NBCUniversal is part of Comcast’s second segment, “content and experiences,” which includes TV and streaming business, international networks, Sky Sports, film studios, and theme parks. This segment generated $10.87 billion in overall revenue, up 4% compared to the previous year’s quarter.

Revenue specifically for the media business was relatively flat at $6.2 billion compared to the same period last year.

The advertising market remained soft, with domestic advertising revenue down approximately 5% to $2.03 billion.
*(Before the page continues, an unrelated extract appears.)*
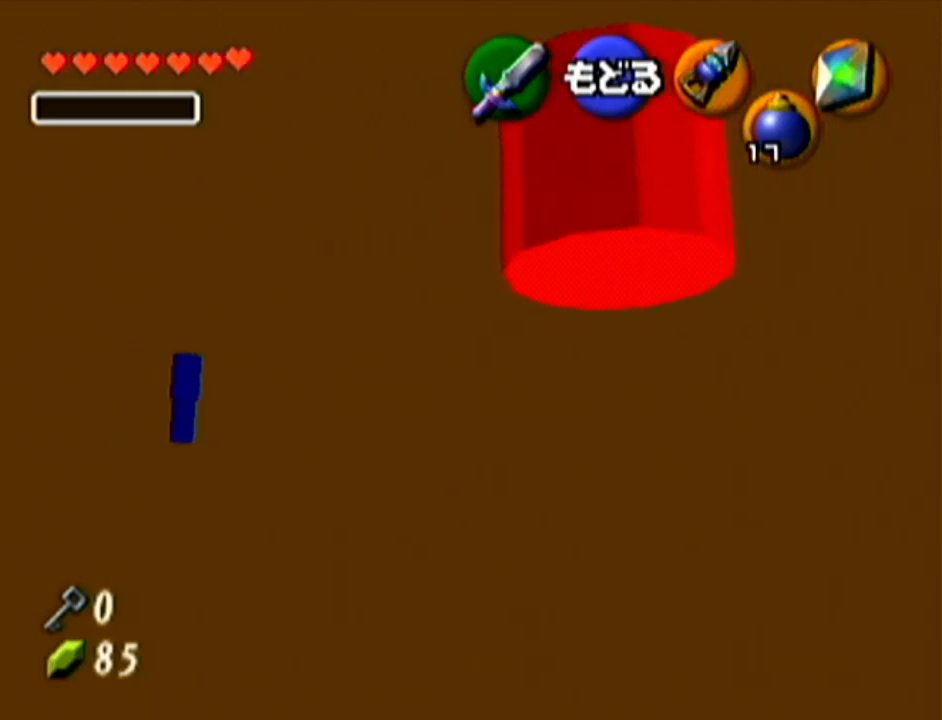
{"buttons": [], "left_stick": "left", "events": []}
The decline in domestic advertising was mainly due to lower revenue from NBCUniversal’s TV networks, which was partially offset by increased Peacock revenue.

NBCUniversal recently concluded its upfronts discussions with advertisers for the upcoming TV season, reporting cash commitments similar to last year, which were its highest upfront commitments to date. The company reportedly secured $7 billion in upfront commitments for 2022.

Revenue for the film studios business decreased by about 1% to $3.09 billion compared to the same period last year, despite the success of movies like “The Super Mario Bros. Movie” and “Fast X.”

The theme parks segment of NBCUniversal continued to perform well, with revenue increasing by 22% to $2.21 billion for the period. This growth was driven by the opening of Super Nintendo World at Universal’s Hollywood park and expansion in Beijing and Japan. However, Orlando operations posted lower revenue, possibly due to a slowdown in traffic and ticket price increases at Disney’s Orlando theme parks.

Disclosure: Comcast owns NBCUniversal, the parent company of CNBC.